I would like the prove the following result. Thanks for any help in advance.

Let $v_1$, $v_2$ $\in$ $\mathbb{R^{n}}$. If |$v_1$| = |$v_2$|, then there exists an orthogonal matrix $\Gamma$ such that $\Gamma$$v_1$= $v_2$.

Answer 1

Let $x_1=v_1/|v_1|$, $y_1=v_2/|v_2|$. Then we can extend $x_1$ to an orthonormal basis $x_1,\ldots,x_n$, and $y_1$ to an orthonormal basis $y_n$. Define $\Gamma$ as the linear operator with $\Gamma(x_j)=y_j$. That is $$ \Gamma(\sum_{k=1}^nt_kx_k)=\sum_{k=1}^nt_ky_k. $$ Since both $\{x_j\}$ and $\{y_j\}$ are basis, $\Gamma$ is well-defined. We have $$ (\Gamma x)\cdot(\Gamma x)=\left(\sum_{k=1}^nt_ky_k\right) \cdot\left(\sum_{k=1}^nt_ky_k\right)=\sum_{k=1}^nt_k^2=x\cdot x, $$ so $\Gamma$ is orthogonal.

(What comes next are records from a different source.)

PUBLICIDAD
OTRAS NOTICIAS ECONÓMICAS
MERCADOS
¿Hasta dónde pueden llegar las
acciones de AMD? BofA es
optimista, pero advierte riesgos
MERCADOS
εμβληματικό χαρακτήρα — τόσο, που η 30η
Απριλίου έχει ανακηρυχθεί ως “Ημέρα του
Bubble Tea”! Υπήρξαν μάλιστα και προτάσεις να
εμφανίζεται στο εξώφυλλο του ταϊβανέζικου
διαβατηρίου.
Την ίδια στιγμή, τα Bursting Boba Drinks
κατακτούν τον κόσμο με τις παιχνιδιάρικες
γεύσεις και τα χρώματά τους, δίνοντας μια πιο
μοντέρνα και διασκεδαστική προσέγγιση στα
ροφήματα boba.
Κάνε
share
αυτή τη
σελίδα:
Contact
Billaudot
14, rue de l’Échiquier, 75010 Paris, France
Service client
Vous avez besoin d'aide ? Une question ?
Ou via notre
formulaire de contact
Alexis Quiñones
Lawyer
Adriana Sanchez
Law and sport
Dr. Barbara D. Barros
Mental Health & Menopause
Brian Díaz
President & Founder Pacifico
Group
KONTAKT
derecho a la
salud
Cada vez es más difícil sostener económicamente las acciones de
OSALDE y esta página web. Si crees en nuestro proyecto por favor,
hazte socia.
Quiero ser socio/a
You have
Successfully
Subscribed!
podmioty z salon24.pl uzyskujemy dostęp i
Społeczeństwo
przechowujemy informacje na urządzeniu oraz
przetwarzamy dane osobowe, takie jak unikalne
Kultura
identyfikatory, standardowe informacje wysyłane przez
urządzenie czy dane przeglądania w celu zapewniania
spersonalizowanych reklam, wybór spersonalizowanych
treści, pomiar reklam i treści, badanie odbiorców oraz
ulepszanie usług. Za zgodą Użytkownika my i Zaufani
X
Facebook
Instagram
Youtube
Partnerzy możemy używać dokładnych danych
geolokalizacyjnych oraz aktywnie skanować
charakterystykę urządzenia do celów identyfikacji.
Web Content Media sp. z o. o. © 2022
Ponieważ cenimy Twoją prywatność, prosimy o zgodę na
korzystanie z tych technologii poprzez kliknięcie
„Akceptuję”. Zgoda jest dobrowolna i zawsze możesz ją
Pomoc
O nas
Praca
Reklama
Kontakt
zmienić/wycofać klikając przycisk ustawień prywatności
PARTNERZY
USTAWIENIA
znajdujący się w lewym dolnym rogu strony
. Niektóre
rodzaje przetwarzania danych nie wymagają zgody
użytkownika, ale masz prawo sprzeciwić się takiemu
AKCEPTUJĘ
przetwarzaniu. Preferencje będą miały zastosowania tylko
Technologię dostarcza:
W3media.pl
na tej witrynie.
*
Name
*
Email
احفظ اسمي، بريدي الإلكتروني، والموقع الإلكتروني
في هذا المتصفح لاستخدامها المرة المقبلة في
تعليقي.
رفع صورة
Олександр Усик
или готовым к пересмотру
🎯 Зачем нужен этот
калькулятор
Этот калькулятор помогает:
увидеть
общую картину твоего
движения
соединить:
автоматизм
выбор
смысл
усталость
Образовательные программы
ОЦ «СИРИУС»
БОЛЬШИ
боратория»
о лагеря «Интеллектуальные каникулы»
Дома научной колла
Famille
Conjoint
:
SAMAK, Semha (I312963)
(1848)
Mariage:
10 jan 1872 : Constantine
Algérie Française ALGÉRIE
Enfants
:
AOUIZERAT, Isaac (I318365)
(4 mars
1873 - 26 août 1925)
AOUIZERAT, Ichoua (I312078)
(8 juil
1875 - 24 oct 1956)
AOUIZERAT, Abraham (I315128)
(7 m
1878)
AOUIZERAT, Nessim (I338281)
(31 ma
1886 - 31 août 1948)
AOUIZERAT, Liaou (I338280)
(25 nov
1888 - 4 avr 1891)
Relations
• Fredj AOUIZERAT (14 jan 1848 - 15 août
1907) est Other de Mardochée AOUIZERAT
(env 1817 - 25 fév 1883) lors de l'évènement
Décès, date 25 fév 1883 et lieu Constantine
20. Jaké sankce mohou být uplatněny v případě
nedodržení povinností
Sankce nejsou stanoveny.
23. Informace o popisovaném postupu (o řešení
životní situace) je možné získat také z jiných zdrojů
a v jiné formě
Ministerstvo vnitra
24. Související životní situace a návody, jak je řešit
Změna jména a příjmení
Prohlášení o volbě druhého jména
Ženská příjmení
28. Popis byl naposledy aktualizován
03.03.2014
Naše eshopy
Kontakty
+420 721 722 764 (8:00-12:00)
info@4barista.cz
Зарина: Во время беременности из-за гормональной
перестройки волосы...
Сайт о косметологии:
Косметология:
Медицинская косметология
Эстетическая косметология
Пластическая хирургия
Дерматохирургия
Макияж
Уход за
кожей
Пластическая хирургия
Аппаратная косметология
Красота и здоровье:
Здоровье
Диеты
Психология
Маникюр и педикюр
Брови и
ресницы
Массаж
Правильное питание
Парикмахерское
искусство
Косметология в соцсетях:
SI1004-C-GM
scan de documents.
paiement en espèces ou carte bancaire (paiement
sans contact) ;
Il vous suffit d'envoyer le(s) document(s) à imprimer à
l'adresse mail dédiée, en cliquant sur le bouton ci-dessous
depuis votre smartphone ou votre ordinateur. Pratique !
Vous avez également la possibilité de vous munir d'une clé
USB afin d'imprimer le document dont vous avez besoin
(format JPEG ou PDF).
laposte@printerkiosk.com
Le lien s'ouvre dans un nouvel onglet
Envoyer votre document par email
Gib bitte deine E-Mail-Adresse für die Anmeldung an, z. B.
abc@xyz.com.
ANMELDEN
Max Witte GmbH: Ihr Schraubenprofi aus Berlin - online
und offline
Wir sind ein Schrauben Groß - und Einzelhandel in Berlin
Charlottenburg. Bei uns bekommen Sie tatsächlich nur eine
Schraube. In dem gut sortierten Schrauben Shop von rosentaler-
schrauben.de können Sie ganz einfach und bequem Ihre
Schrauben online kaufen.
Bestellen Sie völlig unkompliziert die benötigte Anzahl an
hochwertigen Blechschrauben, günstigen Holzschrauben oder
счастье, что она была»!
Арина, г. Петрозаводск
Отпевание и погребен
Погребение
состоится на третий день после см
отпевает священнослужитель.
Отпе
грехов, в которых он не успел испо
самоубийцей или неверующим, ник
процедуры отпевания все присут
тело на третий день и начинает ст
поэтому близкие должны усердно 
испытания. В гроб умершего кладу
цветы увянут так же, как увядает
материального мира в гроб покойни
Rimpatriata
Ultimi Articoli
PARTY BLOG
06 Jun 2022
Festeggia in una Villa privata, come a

And $$ \Gamma(v_1)=\Gamma(|v_1|\,x_1)=|v_1|\,y_1=|v_2|\,y_1=v_2. $$

Answer 2

For $v_1$ and $v_2$, consider the linear function that reflects $v_2$ onto $v_1$ with respect to the vector between them which is $w=\frac{v_1+v_2}2$:

$$ \Gamma v=2\frac{v.w}{w.w}w-v. $$ Firstly see that: $$ \Gamma v_1=2\frac{v_1.w}{w.w}w-v_1=2\frac{v_1.(v_1+v_2)}{(v_1+v_2)(v_1+v_2)}(v_1+v_2)-v_1\\ =2\frac{v_1.(v_1+v_2)}{(v_1+v_2)(v_1+v_2)}v_2+\frac{(v_2-v_1).(v_1+v_2)}{(v_1+v_2)(v_1+v_2)}v_1=2\frac{|v_1|^2+v_1.v_2}{2|v_1|^2+2v_1.v_2}v_2=v_2. $$ To check orthogonality, see that: $$ \Gamma u.\Gamma v=(2\frac{u.w}{w.w}w-u).(2\frac{v.w}{w.w}w-v)\\ =u.v-2\frac{u.w}{w.w}w.v-2\frac{v.w}{w.w}w.u+4\frac{u.w}{w.w}\frac{u.w}{w.w}w.w=u.v. $$